A Saṃvitprakāśa (Luz da Consciência) de Vāmanadatta abre um campo totalmente novo de pesquisa, o monismo Vaiṣṇava da Caxemira. Neste caminho, encontramos vários trabalhos escritos por Vaiṣṇavas da Caxemira que apresentam os princípios básicos da doutrina Vaiṣṇava encontrados na tradição Pāñcarātra, mas nos termos de um idealismo monista muito similar ao Śaivismo da Caxemira. Além da Saṃvitprakāśa nós tivemos acesso a Ṣāḍguṇyaviveka (Discernimento Acerca dos Seis Atributos) e a Paramārthasāra (Essência da Realidade Última), obras Vaiṣṇava de cunho monista. Estes e outros trabalhos são bem conhecidos pelos Śaivas da Caxemira e ao que tudo indica, influenciaram muito o pensamento dos autores do Śaivismo naquela região. As citações de Bhāskara em seu Kakṣyāstotra, obra irremediavelmente perdida, claramente demonstra sinais da influência monista Vaiṣṇava (Cf. Sp.Pra., p. 103). O próprio Abhinavagupta se refere a Vāmanadatta com muito respeito como seu professor (ou predecessor) mais antigo (Cf. T.Ā., V: 155). Portanto, os comentários de Bhagavatotpala sobre as Estâncias da Vibração são extremamente relevantes neste campo de pesquisa. Neste trabalho, ele claramente se esforça em fazer uma integração extensiva entre o monismo Vaiṣṇava e a Doutrina da Vibração (Spanda) e, conseqüentemente, com o Śaivismo da Caxemira como um todo.

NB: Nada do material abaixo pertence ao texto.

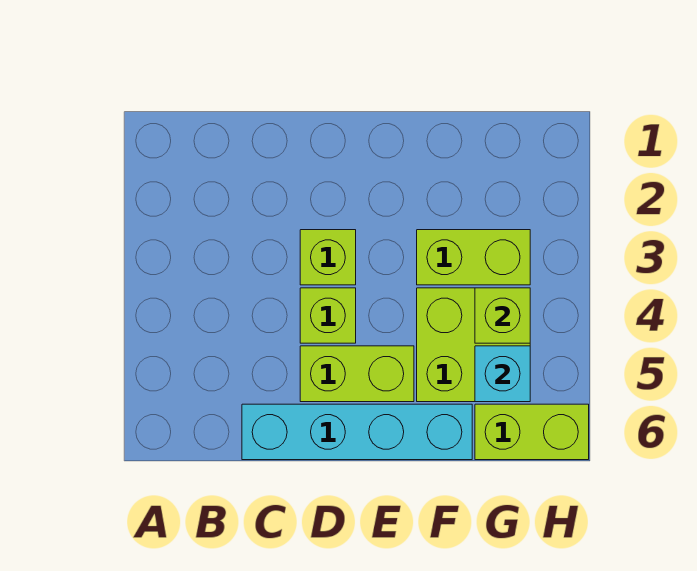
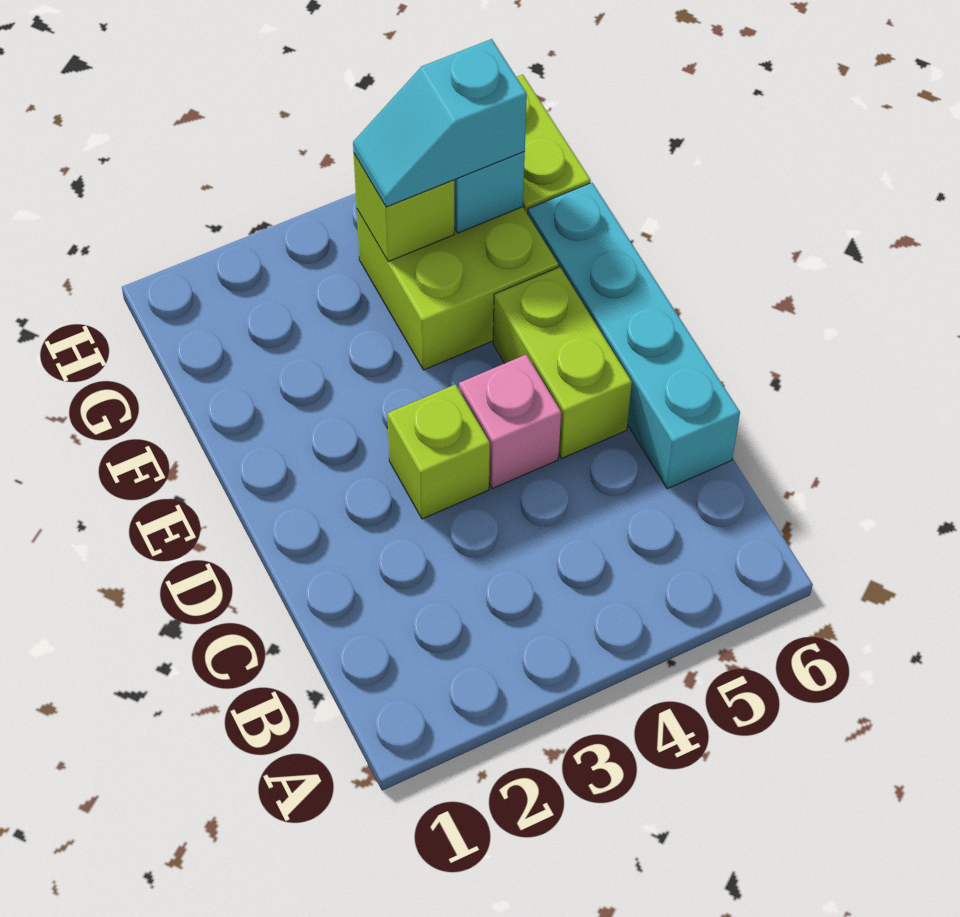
lime 1x1 brick [300,288,356,343] -> pink 1x1 brick [459,355,561,488]
lime 1x2 brick [417,230,530,285] -> none
none -> cyan 1x2 slope [353,39,527,207]

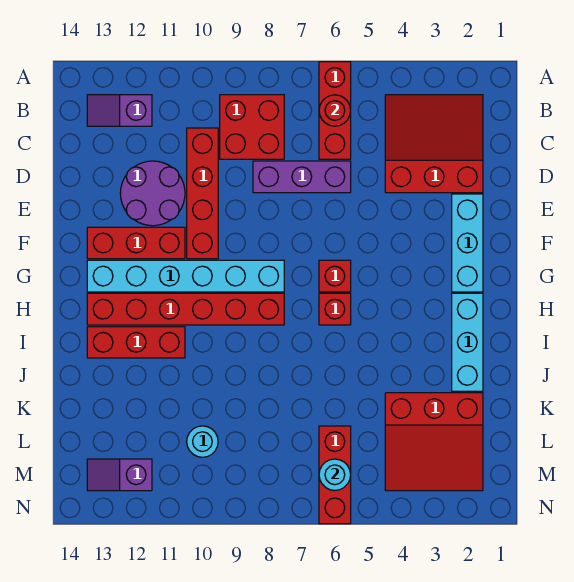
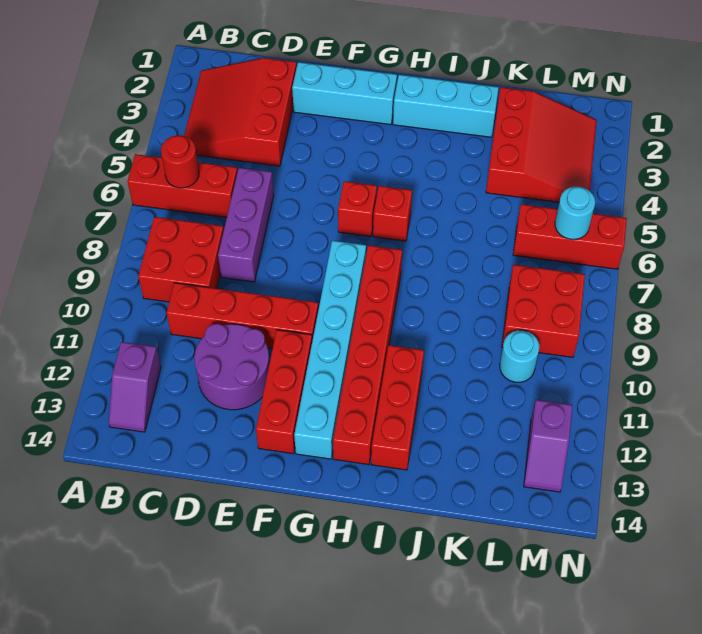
none -> red 2x2 brick [502,265,585,357]

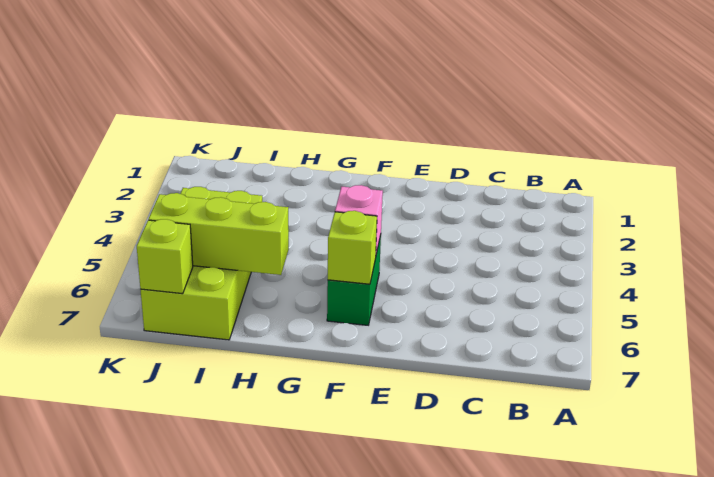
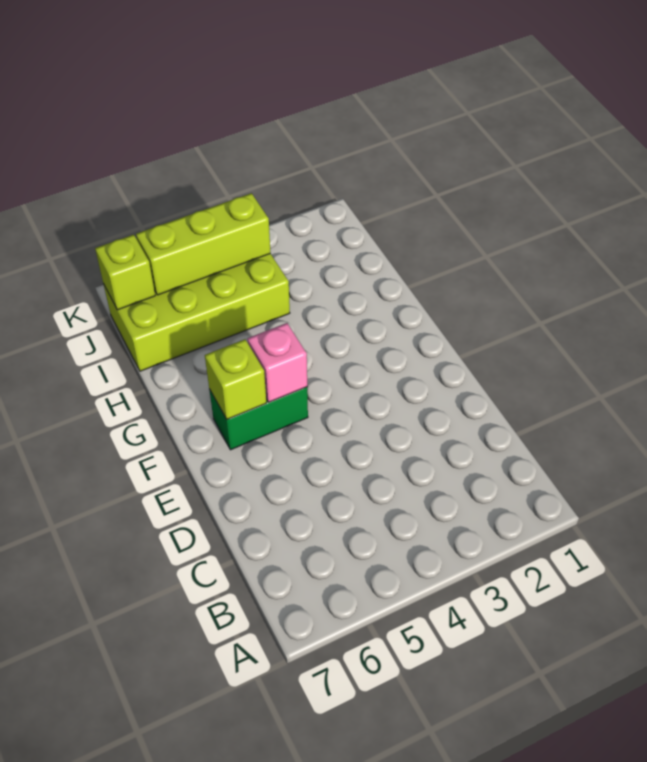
lime 1x3 brick [148,193,289,275] -> lime 1x3 brick turned to [136,193,271,295]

[7] O termo sistema tem sido utilizado de forma generalizada desde os primeiros estudos do Śaivismo da Caxemira. Bühler, já em 1877, fez uso livre do termo em suas pesquisas. Posteriormente, muitos autores se referiam com regularidade as escolas do Śaivismo da Caxemira como sistemas. Pandey deixou claro o que o termo significava para ele quando disse que estes sistemas são fundamentalmente distintos uns dos outros. Cada um tem sua história, uma distinta linha de mestres, um conjunto de livros no qual a filosofia é proposta e uma diferente concepção da realidade última. Veja Abhinavagupta: An Historical & Philosophical Study, p. 295. O termo sistema é, contudo, problemático se analisarmos as fontes Śaivas da Caxemira sobre estas linhas. Não é realmente possível pensar nas Siddhāntāgamas, por exemplo, como coletivamente arranjadas em um único ponto de vista teológico ou com o mesmo programa ritualístico em todos os detalhes. Existe uma inequívoca semelhança entre as Āgamas, mas as diferenças são equivalentemente notáveis. Os mesmo ocorre com as Āgamas de outros grupos. Assim, de acordo com Abhinavagupta, faz parte do trabalho do Śaivācārya (mestre Śaiva que transmite o Śaivāgama) encontrar uniformidade e consistência (ekavākyatā) nas escrituras. Os mestres da Caxemira têm, em sua forma brilhante e particular, procurado e encontrado tal uniformidade na forma de um sistema tântrico, o qual eles têm construído a partir de fontes originais desordenadas. Neste ponto eles não fazem nada de novo, mas participam, desenvolvem e estendem um processo que já estava contido nas escrituras, mas que agora toma forma.